Work item: Please restate word for word the lines of the entries below from the one with "pyautogui.click(409, 164)" to the one with "pyautogui.click(835, 34)", inclusive, and leave out every picture.

Records:
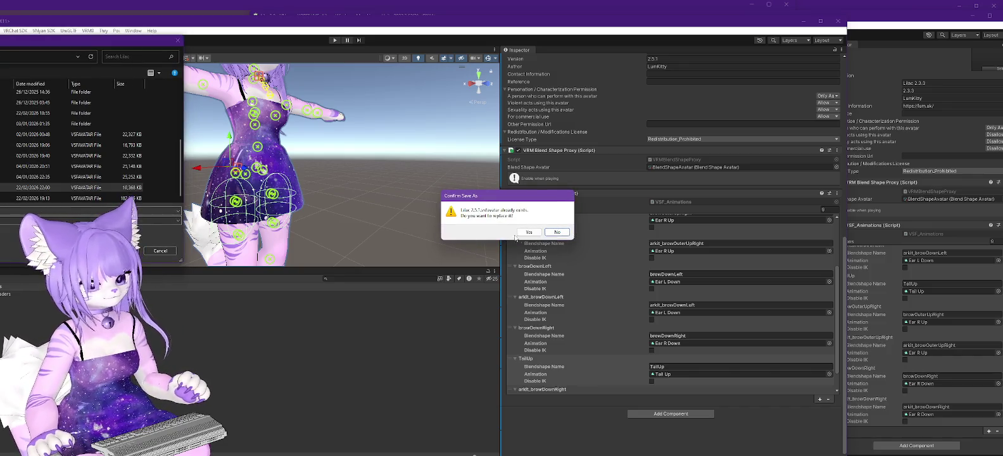
pyautogui.click(528, 232)
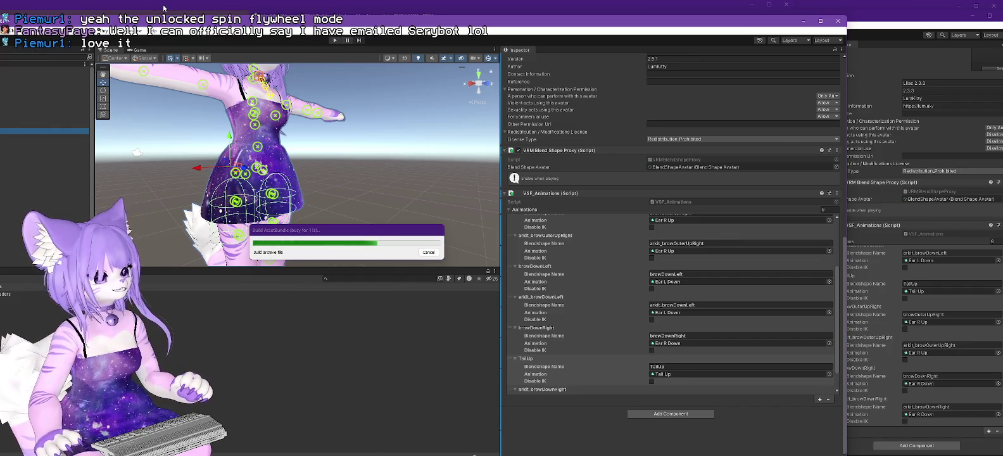
pyautogui.click(164, 8)
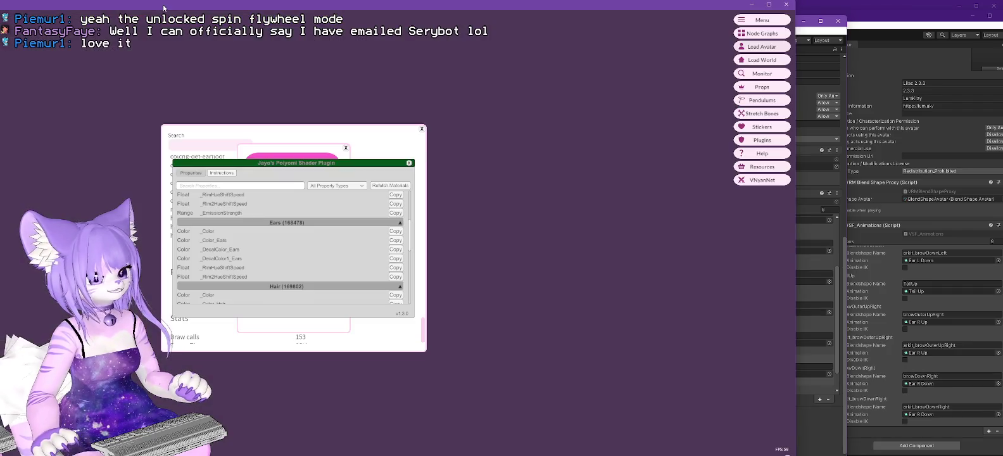
# - Close the Poiyomi plugin, plugins list and stats popups, and dismiss Unity's Export complete notice
pyautogui.click(409, 164)
pyautogui.click(346, 148)
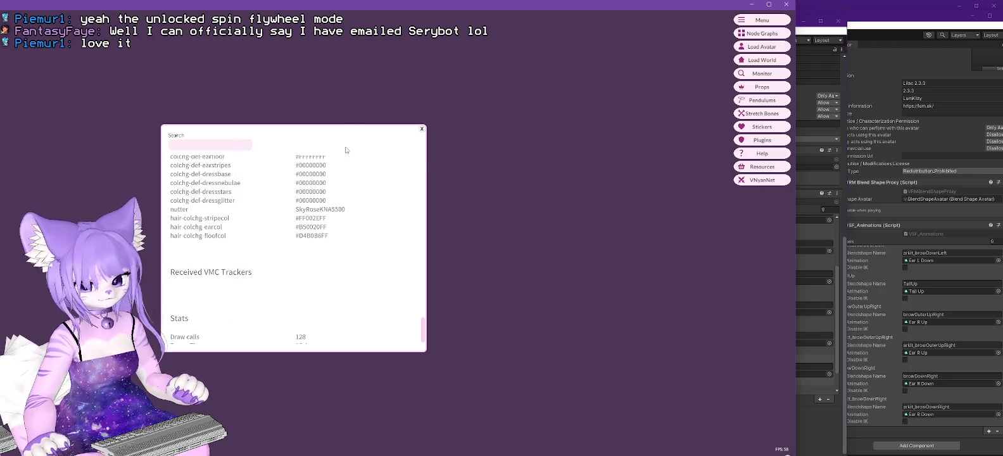
pyautogui.click(422, 129)
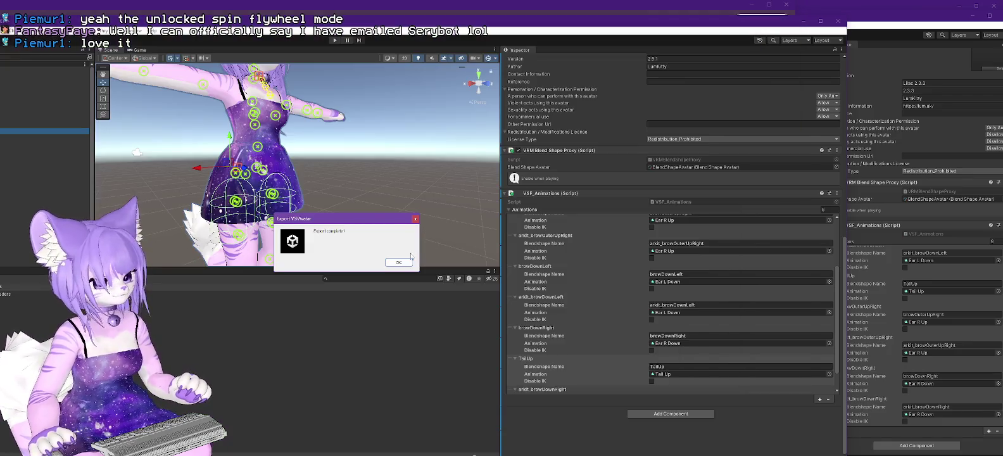
pyautogui.click(400, 261)
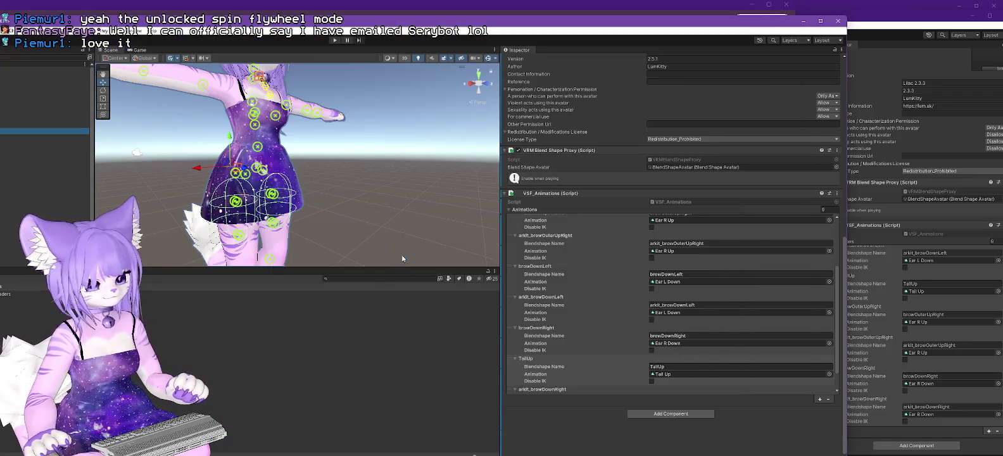
pyautogui.click(199, 8)
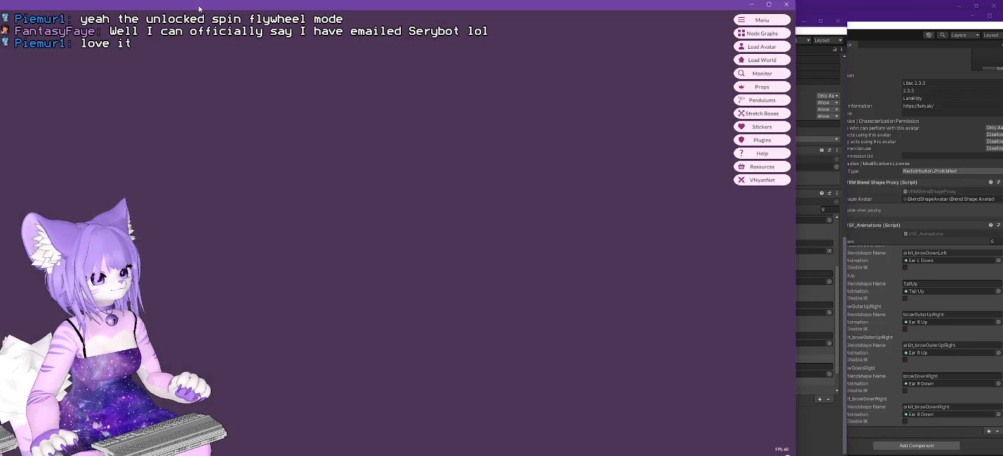
# - Load the newly exported Lilac VSFAvatar in VNyan, then return to Unity
pyautogui.click(776, 48)
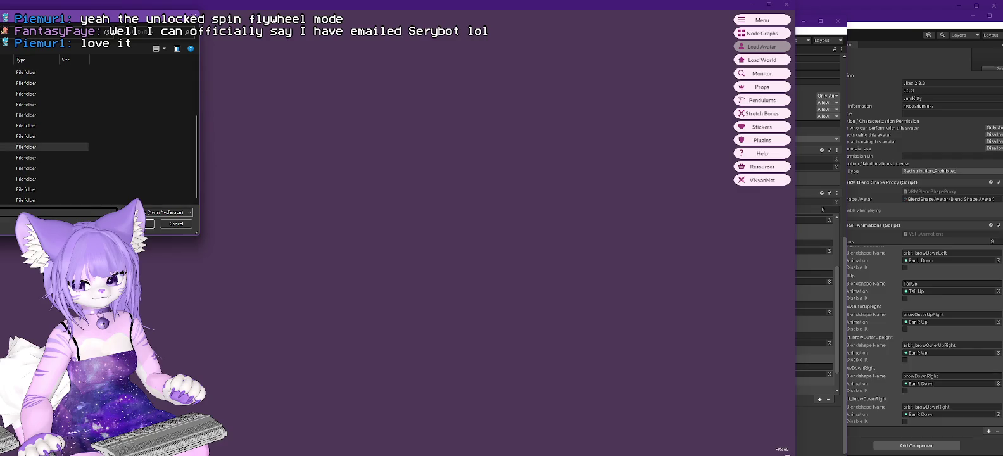
pyautogui.doubleClick(26, 146)
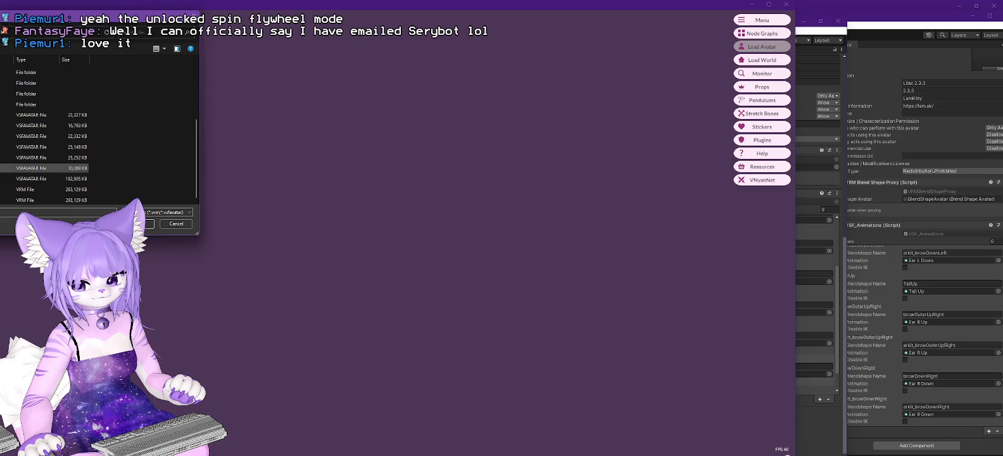
pyautogui.doubleClick(32, 168)
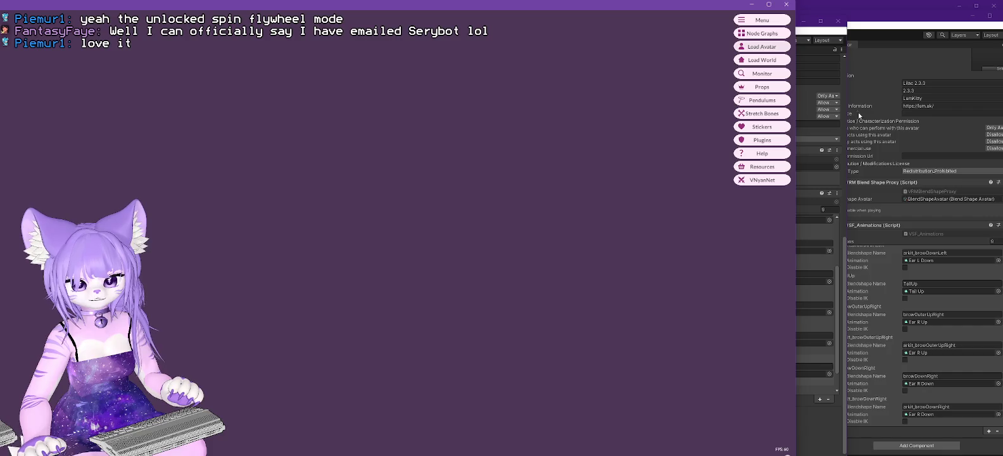
pyautogui.click(835, 34)
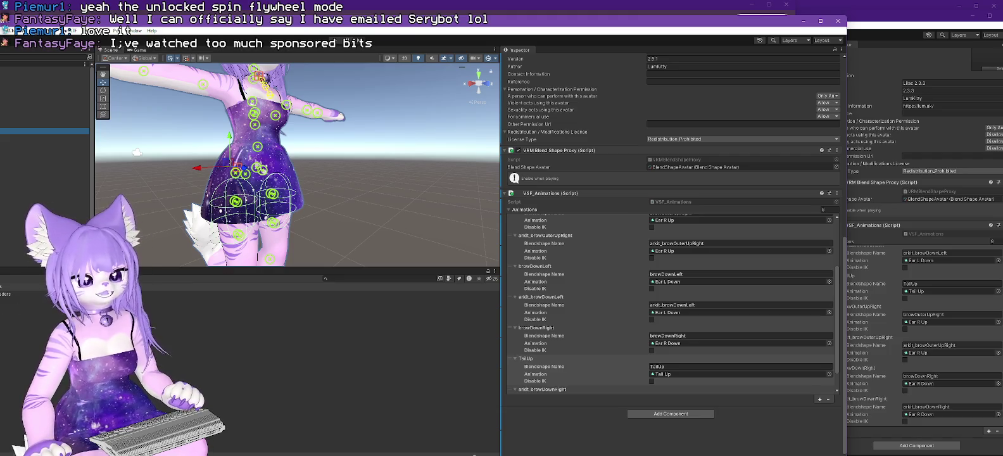
# - Look over the Lilac 2.1 project, then return to the Lilac 2.5 project window
pyautogui.click(610, 234)
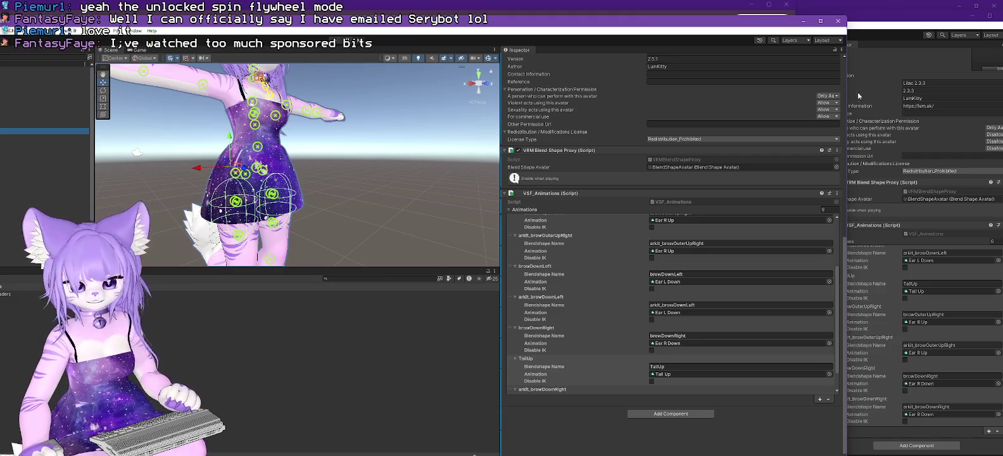
pyautogui.press('alt+Tab')
pyautogui.scroll(-5, 327, 383)
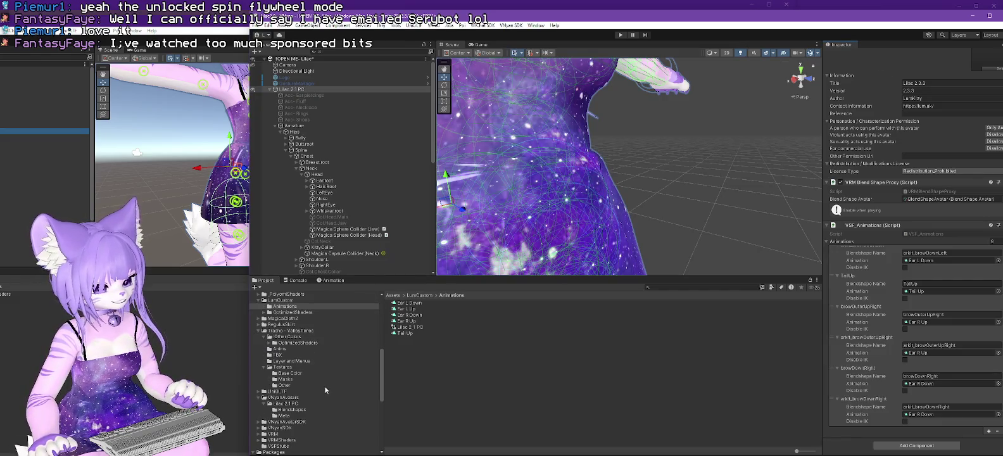
pyautogui.press('alt+Tab')
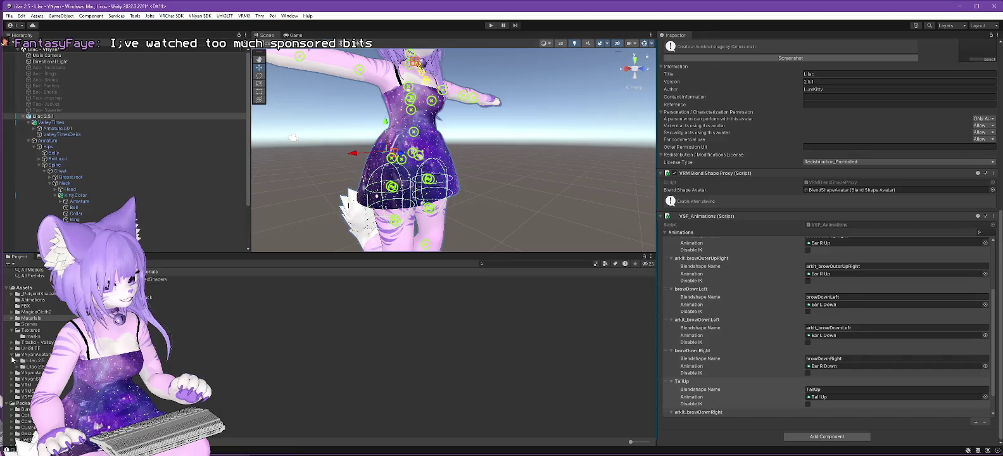
# - Delete the old Lilac 2.5 avatar folder and open the BlendShapeAvatar clip list
pyautogui.click(33, 361)
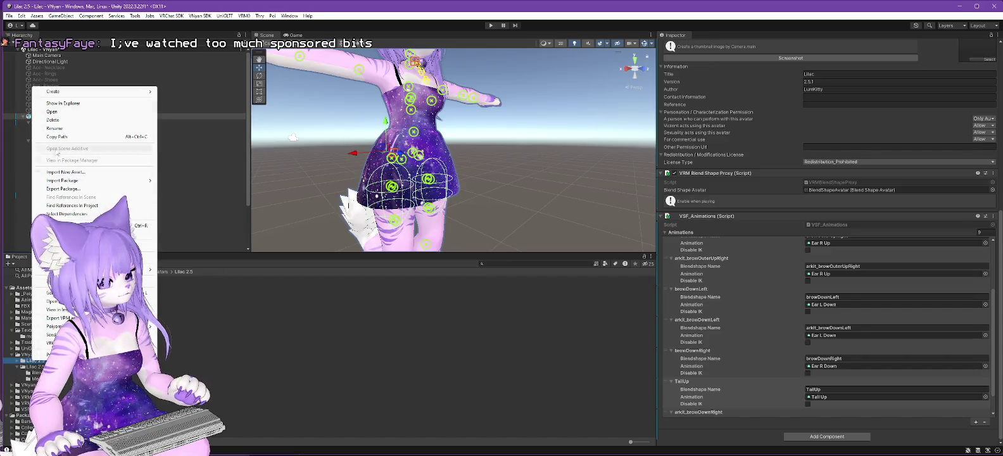
pyautogui.click(53, 120)
pyautogui.click(523, 247)
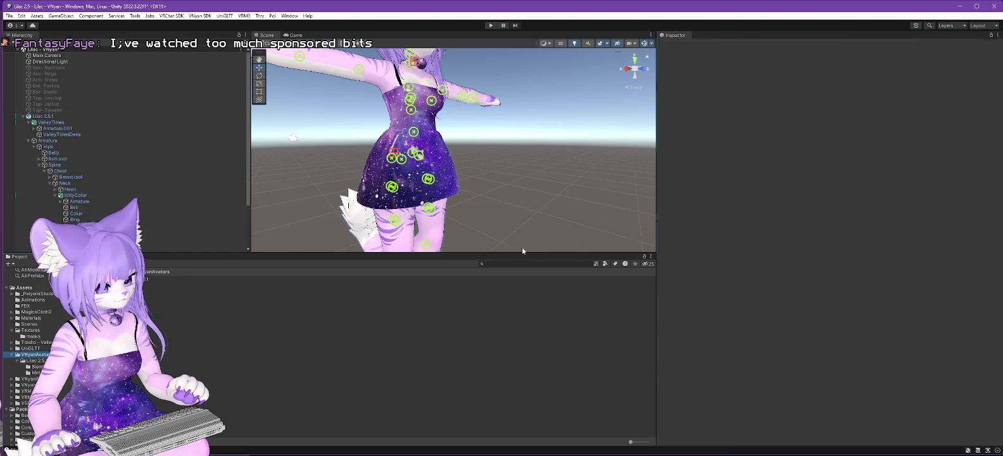
pyautogui.scroll(-10, 195, 321)
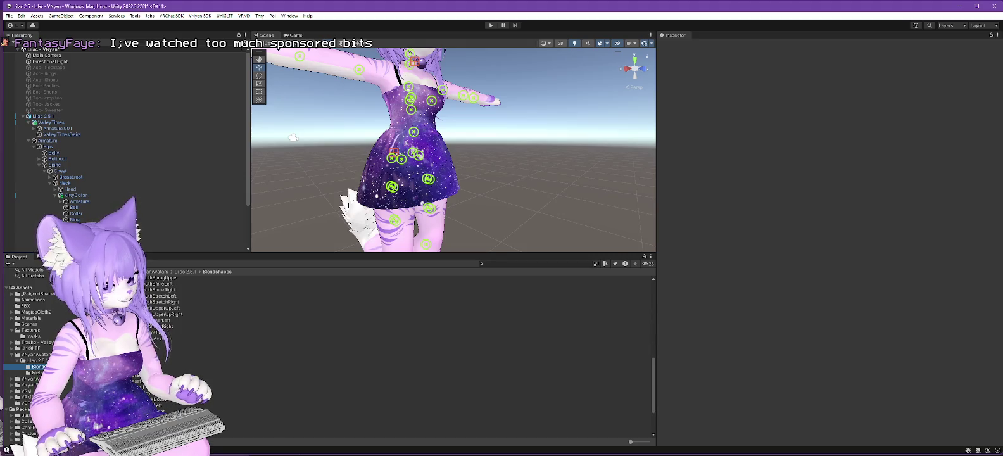
pyautogui.click(370, 338)
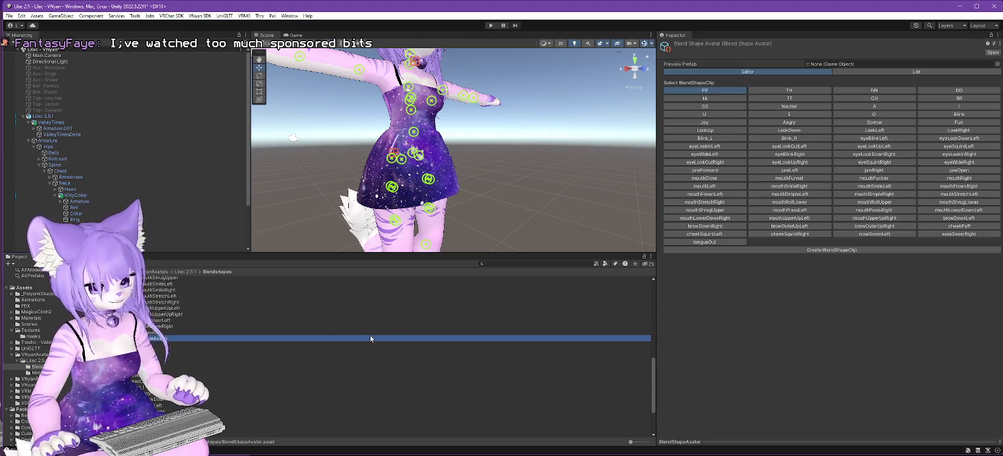
# - Create and save a new blend shape clip named TailUp
pyautogui.click(839, 250)
pyautogui.write('TailUp')
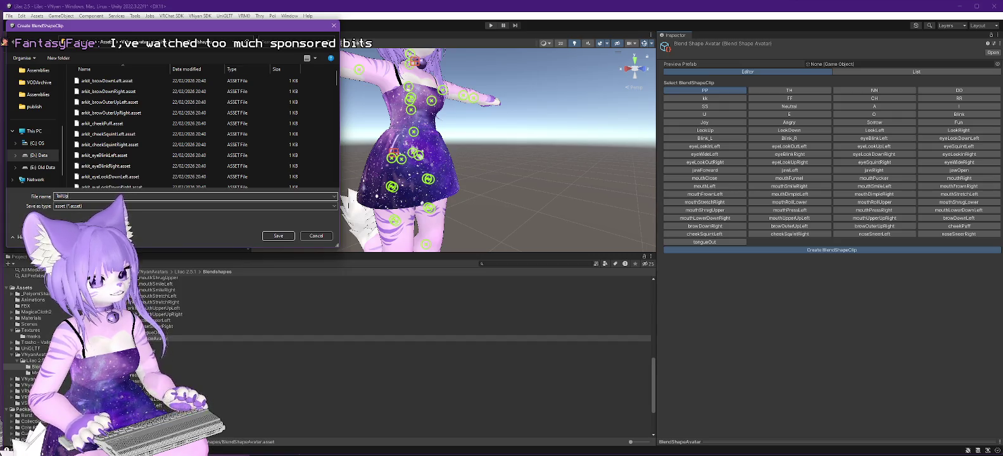
pyautogui.click(279, 236)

Your solution:
pyautogui.click(409, 164)
pyautogui.click(346, 148)
pyautogui.click(422, 129)
pyautogui.click(400, 261)
pyautogui.click(199, 8)
# - Load the newly exported Lilac VSFAvatar in VNyan, then return to Unity
pyautogui.click(776, 48)
pyautogui.doubleClick(26, 146)
pyautogui.doubleClick(32, 168)
pyautogui.click(835, 34)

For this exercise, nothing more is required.